Fresh produce suppliers and supermarket chains have been making sizeable donations to local health services in Italy and China that are faced with the daunting prospect of tackling the widening coronavirus pandemic.
Brescia-based company La Linea Verde said it had donated €50,000 to its local hospital in Manerbio to help the local health system tackled the coronavirus emergency.
As an agrifood business supplying prepared salads and fresh ready meals to the supermarkets, the company said it had 'a duty in this moment of national difficulty' to keep its production sites open while complying fully with regulations imposed for the protection of staff.
In a statement, owner-directors Giuseppe, Domenico and AndreaBattagliola said the group had always had a close, supportive and active role in the community where it was founded.
'This is a donation we are making on behalf of all employees, so that everyone in this moment of crisis can feel like they're playing an active part in the area where we were born as people and also as a business,' they commented.
Elsewhere, retail giant Esselunga, which has its headquarters in Milan, has apparently earmarked €2.5m in donations to support hospitals, healthcare groups and scientific research.
Another supermarket chain, Gruppo Alì, which operates more than 110 stores in Emilia-Romagna and Veneto, is giving €1m to support its local hospital in Padua.
In China, meanwhile, two hospitals in Wuhan have received over 1,000 cartons of fresh, new-season apples donated by New Zealand exporter Mr Apple.
Together with its partner China Resources Enterprise, Mr Apple reportedly supplied the medical facilities with 1,176 cartons of the fruit as Chinese channels reopened to imported fruit.
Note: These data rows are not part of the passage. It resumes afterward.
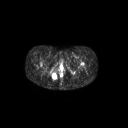
FDG PET of an extremity soft-tissue mass (from a PET/CT study), one axial slice. Slice 32 of 267 in the series (ordered by position). 3.27 mm slice thickness. 128 × 128 image matrix. Patient: female, 17 years. From the clinical record (not read from this slice): histological type: epithelioid sarcoma; grade: intermediate; site of the primary tumour: right buttock.
Structures marked on this image (expert contour drawn on MRI and transferred to this co-registered scan by the dataset authors):
- gross tumour volume including surrounding oedema: bounding box (x1, y1, x2, y2) in pixels: (50, 71, 58, 81)
- gross tumour volume (mass): (50, 72, 57, 80)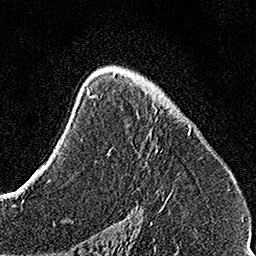
Breast MRI, one axial slice. Position 92 of 160 along the scan axis. Cropped to one breast. Dynamic contrast-enhanced series, time point 2 of 7 at this slice position (early post-contrast). 1.5 T. TE 3.5 ms, TR 7.2 ms. 256 × 256 image matrix, field of view 160 × 160 mm. Female patient.
Annotated regions visible in this slice (semi-automatically segmented with operator editing):
- enhancing-tissue mask used for the functional tumour volume (all voxels passing the contrast-enhancement thresholds inside the analysis volume; usually the tumour): bounding box (x1, y1, x2, y2) in pixels: (108, 73, 192, 201)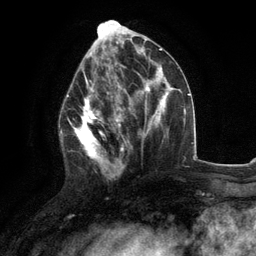
Breast MRI (dynamic contrast-enhanced), one axial slice; position 51 of 134 along the scan axis; cropped to one breast; dynamic contrast-enhanced series, time point 2 of 6 at this slice position (early post-contrast); 3 T; TE 2.8 ms, TR 7.3 ms; 1.2 mm slice thickness; 256 × 256 image matrix, field of view 180 × 180 mm. Female patient.
Annotated regions visible in this slice (semi-automatic segmentation, software-assisted and operator-edited):
- enhancing-tissue mask used for the functional tumour volume (all voxels passing the contrast-enhancement thresholds inside the analysis volume; usually the tumour): bounding box <60,76,117,178> (left, top, right, bottom; pixels)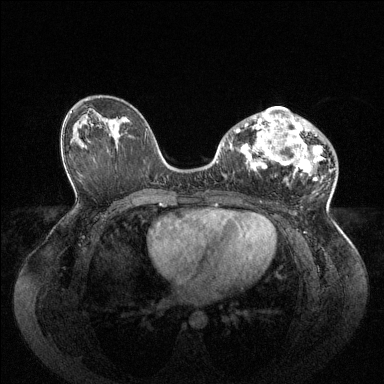
Breast MRI (dynamic contrast-enhanced), one axial slice. Slice 53 of 144 in the series (ordered by position). Dynamic contrast-enhanced series, time point 2 of 6 at this slice position (early post-contrast). 1.5 T. TE 1.6 ms, TR 4.6 ms. 384 × 384 image matrix, field of view 400 × 400 mm. Female patient.
Annotated regions visible in this slice (semi-automatic segmentation, software-assisted and operator-edited):
- enhancing-tissue mask used for the functional tumour volume (all voxels passing the contrast-enhancement thresholds inside the analysis volume; usually the tumour): bounding box [x1, y1, x2, y2] px = [235, 107, 325, 181]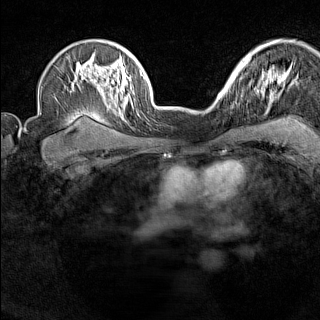
Breast MRI (dynamic contrast-enhanced), one axial slice; position 108 of 160 along the scan axis; dynamic contrast-enhanced series, time point 2 of 7 at this slice position (early post-contrast); 1.5 T; TE 1.8 ms, TR 5 ms; 320 × 320 image matrix. Female patient.
Outlined on this slice (semi-automatically segmented with operator editing):
- enhancing-tissue mask used for the functional tumour volume (all voxels passing the contrast-enhancement thresholds inside the analysis volume; usually the tumour): bounding box (x1, y1, x2, y2) in pixels: (220, 88, 229, 99)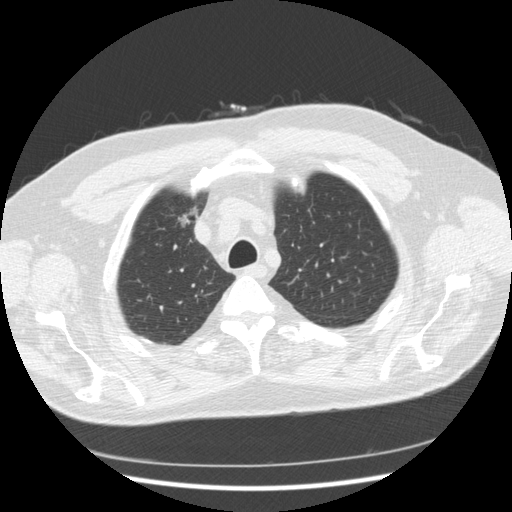
Low-dose screening chest CT, axial slice. Second screening round (one year after baseline). Lung window (W 1500 / L -600 HU). 512 × 512 image matrix, field of view 360 × 360 mm. Male participant, aged 66 years at enrolment. Former smoker at enrolment.
Lesion marked by an expert reader, bounding box (x1, y1, x2, y2) in pixels: (157, 200, 209, 241). No non-calcified nodule or mass ≥4 mm was recorded by the screening reader at this exam. Participant outcome: lung cancer diagnosed 603 days after this screen (after the third annual screen) — bronchiolo-alveolar adenocarcinoma, NOS, right upper lobe, moderately differentiated (G2), stage IA (AJCC 6th edition), 12 mm at pathology.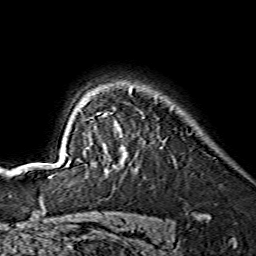
Breast MRI (dynamic contrast-enhanced), one axial slice. Slice 110 of 134 in the series (ordered by position). Cropped to one breast. Dynamic contrast-enhanced series, time point 2 of 7 at this slice position (early post-contrast). 1.5 T. TE 3.6 ms, TR 7.3 ms. 1.2 mm slice thickness. 256 × 256 image matrix, field of view 145 × 145 mm. Female patient.
Outlined on this slice (semi-automatically segmented with operator editing):
- enhancing-tissue mask used for the functional tumour volume (all voxels passing the contrast-enhancement thresholds inside the analysis volume; usually the tumour): bounding box <49,86,144,177> (left, top, right, bottom; pixels)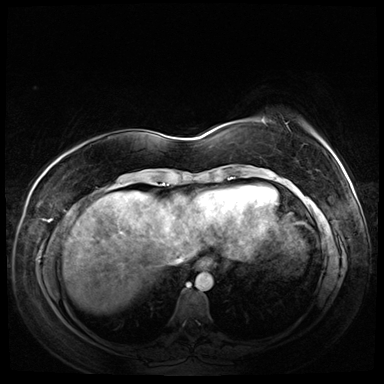
Breast MRI (dynamic contrast-enhanced), one axial slice. Slice 15 of 72 in the series (ordered by position). Dynamic contrast-enhanced series, time point 2 of 8 at this slice position (early post-contrast). 3 T. TE 1.4 ms, TR 4.3 ms. 384 × 384 image matrix, field of view 360 × 360 mm. Female patient.
Annotated regions visible in this slice (semi-automatic segmentation, software-assisted and operator-edited):
- enhancing-tissue mask used for the functional tumour volume (all voxels passing the contrast-enhancement thresholds inside the analysis volume; usually the tumour): bounding box [x1, y1, x2, y2] px = [261, 118, 325, 145]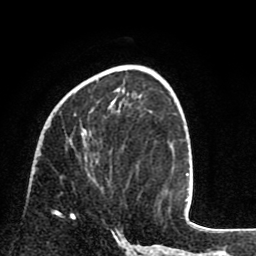
Breast MRI (dynamic contrast-enhanced), one axial slice; slice 33 of 80 in the series (ordered by position); cropped to one breast; dynamic contrast-enhanced series, time point 2 of 8 at this slice position (early post-contrast); 1.5 T; TE 2.6 ms, TR 6.1 ms; 2 mm slice thickness; 256 × 256 image matrix. Female patient.
Outlined on this slice (semi-automatically segmented with operator editing):
- enhancing-tissue mask used for the functional tumour volume (all voxels passing the contrast-enhancement thresholds inside the analysis volume; usually the tumour): bounding box (x1, y1, x2, y2) in pixels: (55, 108, 94, 218)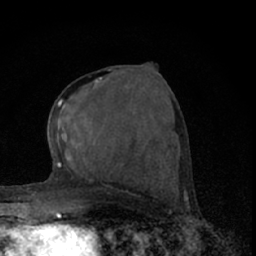
Breast MRI (dynamic contrast-enhanced), one axial slice. Position 32 of 66 along the scan axis. Cropped to one breast. Dynamic contrast-enhanced series, time point 2 of 7 at this slice position (early post-contrast). 1.5 T. TE 3.1 ms, TR 6.4 ms. 2.4 mm slice thickness. 256 × 256 image matrix. Female patient.
Structures marked on this image (semi-automatically segmented with operator editing):
- enhancing-tissue mask used for the functional tumour volume (all voxels passing the contrast-enhancement thresholds inside the analysis volume; usually the tumour): box from (x=57, y=69) to (x=110, y=160) px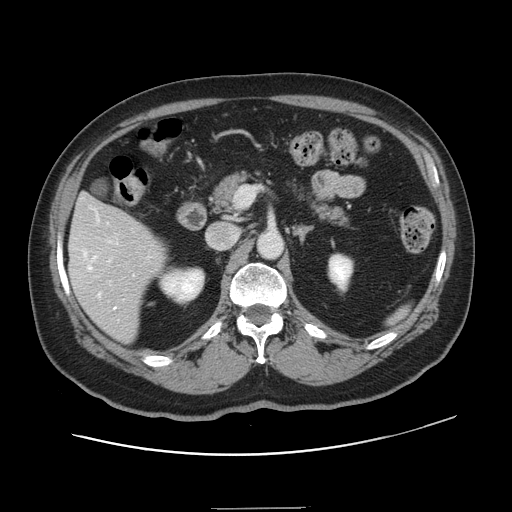
Contrast-enhanced abdominal CT, one axial slice; 120 kVp; intravenous contrast given; soft-tissue window (W 400 / L 40 HU); 2.5 mm slice thickness; 512 × 512 image matrix. From the clinical record (not read from this slice): patient: female, age 53 years at operation; diagnosis: colorectal cancer liver metastases, imaged before liver resection; multiple liver metastases: yes; largest metastasis: 2.7 cm.
Annotated regions visible in this slice (outlined manually by an expert reader):
- hepatic veins: bounding box [x1, y1, x2, y2] px = [83, 207, 134, 297]
- liver: [70, 195, 166, 341]
- planned liver remnant (the part of the liver to remain after resection): [75, 195, 123, 222]
- portal vein (with intrahepatic branches): [108, 240, 118, 263]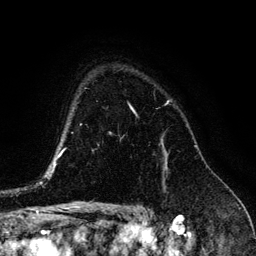
Breast MRI (dynamic contrast-enhanced), one axial slice. Position 101 of 134 along the scan axis. Cropped to one breast. Dynamic contrast-enhanced series, time point 2 of 6 at this slice position (early post-contrast). 3 T. TE 4.2 ms, TR 7.9 ms. 1.2 mm slice thickness. 256 × 256 image matrix, field of view 170 × 170 mm. Female patient.
Annotated regions visible in this slice (semi-automatic segmentation, software-assisted and operator-edited):
- enhancing-tissue mask used for the functional tumour volume (all voxels passing the contrast-enhancement thresholds inside the analysis volume; usually the tumour): bounding box <163,150,167,168> (left, top, right, bottom; pixels)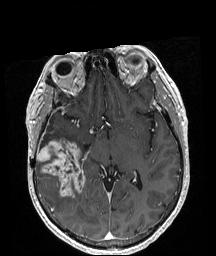
Brain MRI from a brain-tumour surgery series, one axial slice. Slice 111 of 208 in the series (ordered by position). T1-weighted post-contrast. 1 mm slice thickness. 216 × 256 image matrix, field of view 211 × 250 mm. Case-level facts recorded for this patient, not image findings: histopathology: Astrocytoma; WHO grade: 4.
Outlined on this slice (outlined manually by an expert reader):
- tumour: bounding box (x1, y1, x2, y2) in pixels: (37, 140, 84, 198)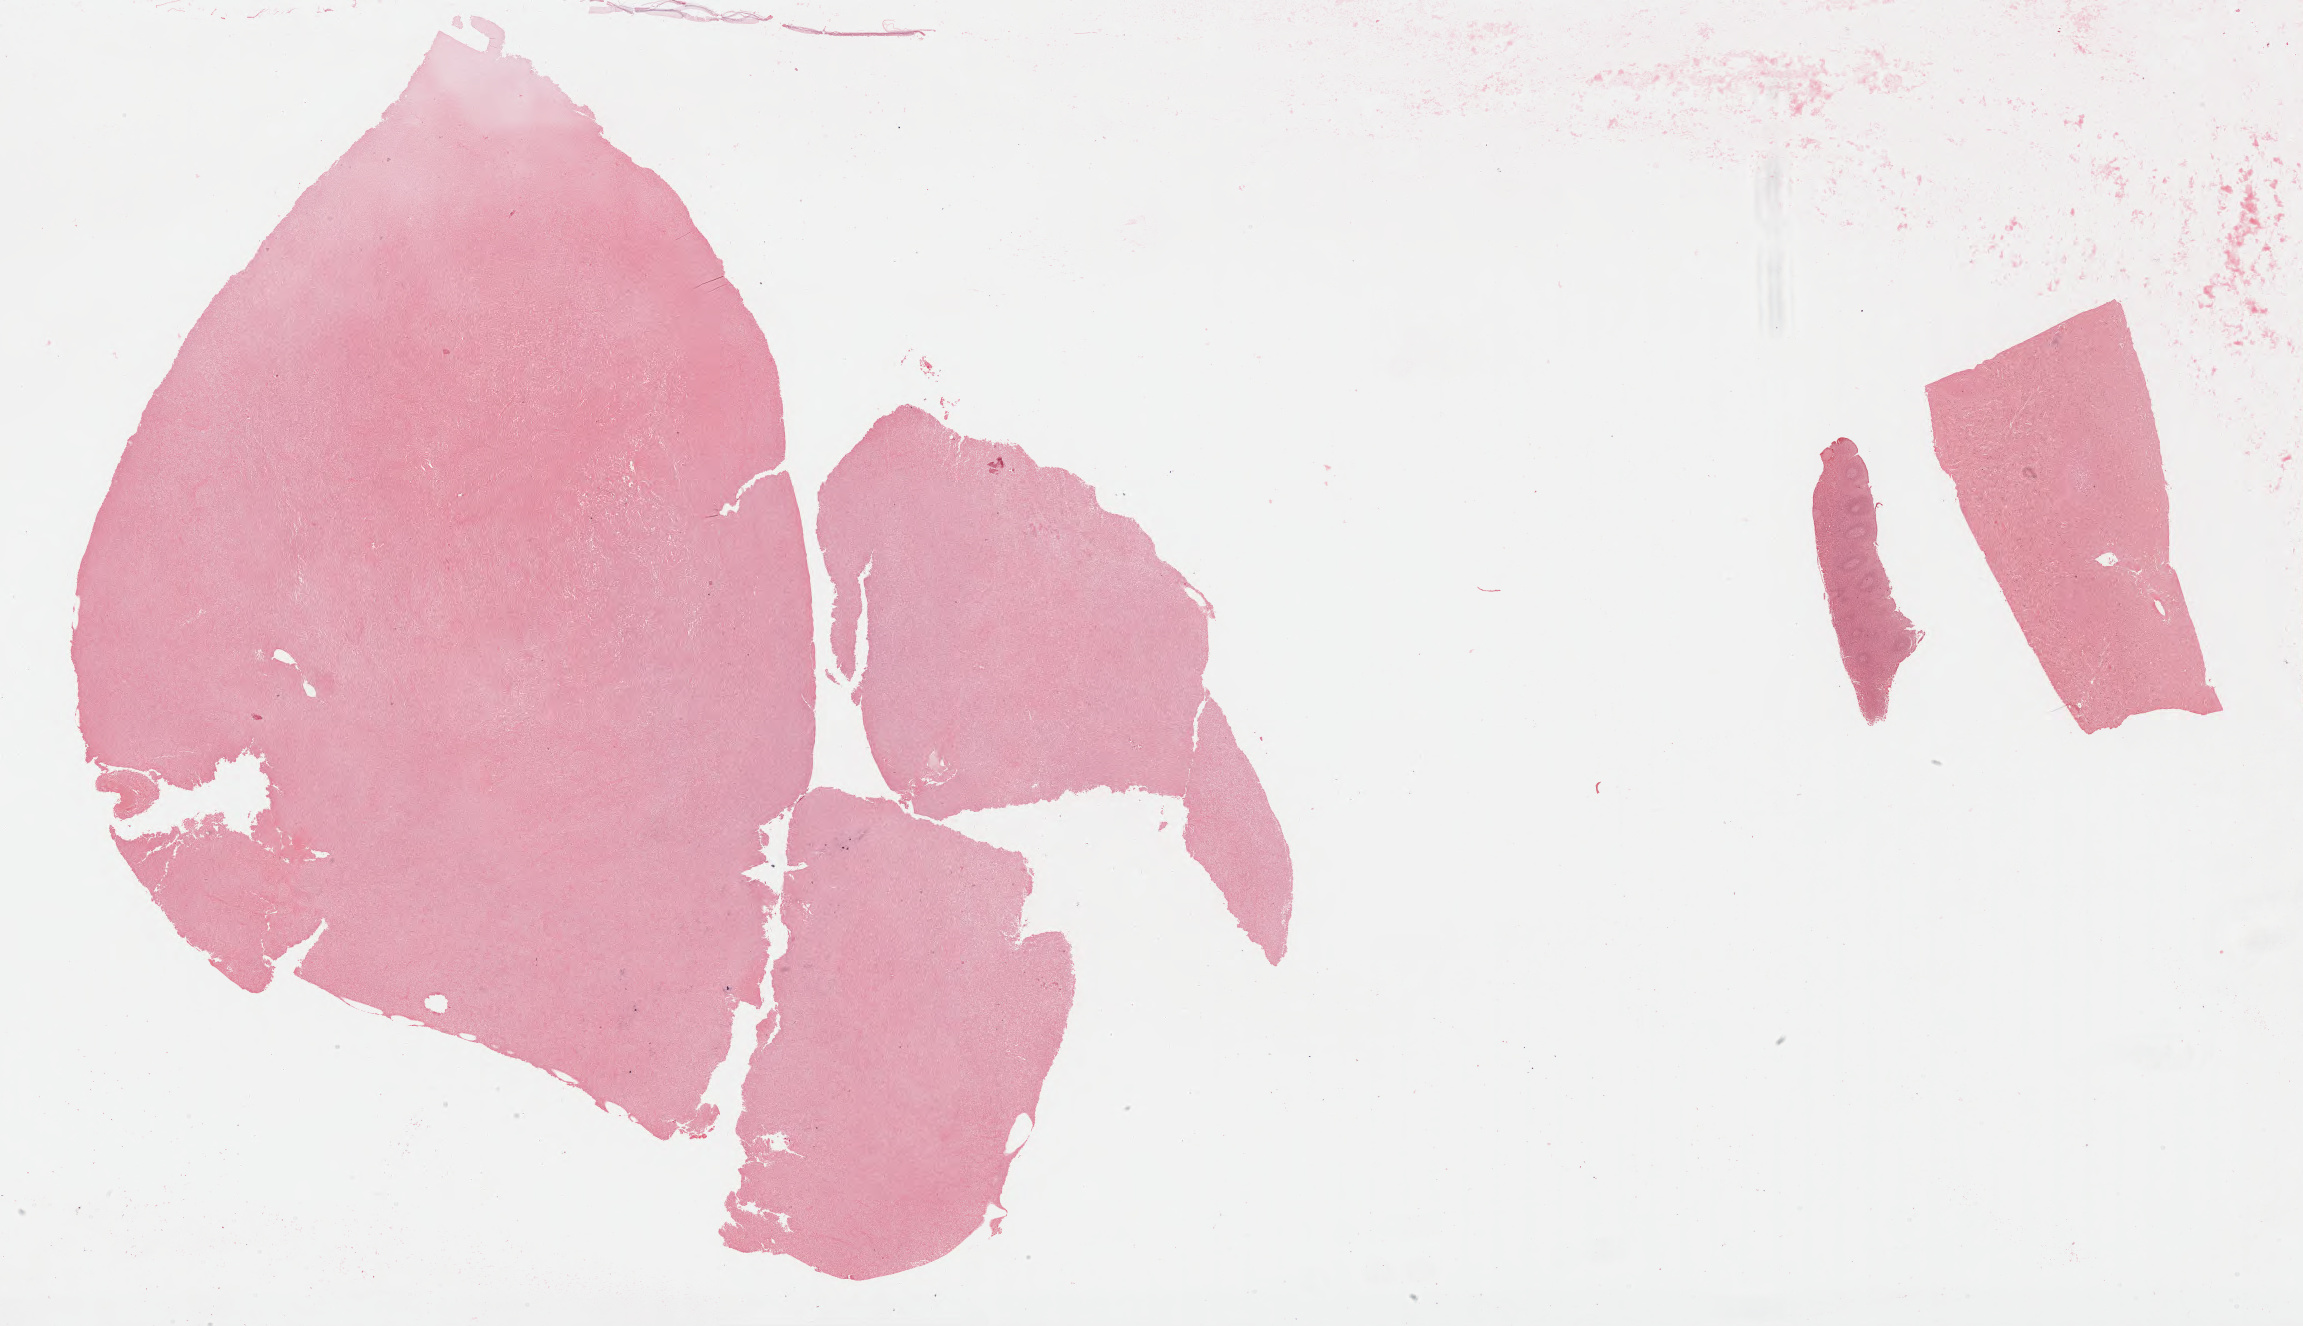
Whole-slide image, Epstein–Barr virus-encoded RNA (EBER) in-situ hybridisation — shown as a low-resolution overview of the whole scanned area (about 37.2 x 21.4 mm). Tumor tissue. Site: liver. Patient female; age 46 years.
* histologic diagnosis: Diffuse large B-cell lymphoma, NOS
“With China as one of Mr Apple’s largest export markets, we have seen the challenging conditions across all channels in China but have been moved by the commitment and hard work shown by all during this difficult time,” said Ben McLeod, global sales and marketing manager at the company.
“We have been in discussions with our Chinese partner, China Resources Enterprise, to come up with a meaningful way to say thank you to those in Wuhan and to show, even in small way, our support for their efforts.”
There have been several similar examples of such generosity elsewhere. In China's Xinjiang region, the Korla Pear Association has cooperated with retail chain Pagoda to donate over 5,000 pears to more than 30 hospitals across Hubei, where the outbreak is believed to have orignated.
Pagoda has also helped to arrange donations of New Zealand kiwifruit, as well as thousands of surgical masks.
Another major player in China, Joy Wing Mau Group, teamed up with New Zealand companies Zespri, T&G and Rockit to donate 2,900 cartons of fresh fruit to the Third People's Hospital in Shenzhen.
In late February, several of Chile's major fruit exporters were working with national association Asoex to coordinate donations of produce to health centres across China.
Garces Fruit, Chile's largest cherry exporter, donated 1,800 boxes of the fruit to the Shanghai Public Health Clinic and the Shanghai City Jinshan District Hygiene Committee.
And in Costa Rica, the Milenio reported that growers on the Hermosillo Coast have donated around 16 tonnes of oranges, lemons and grapefruit to help combat the spread of coronavirus and respiratory diseases in general.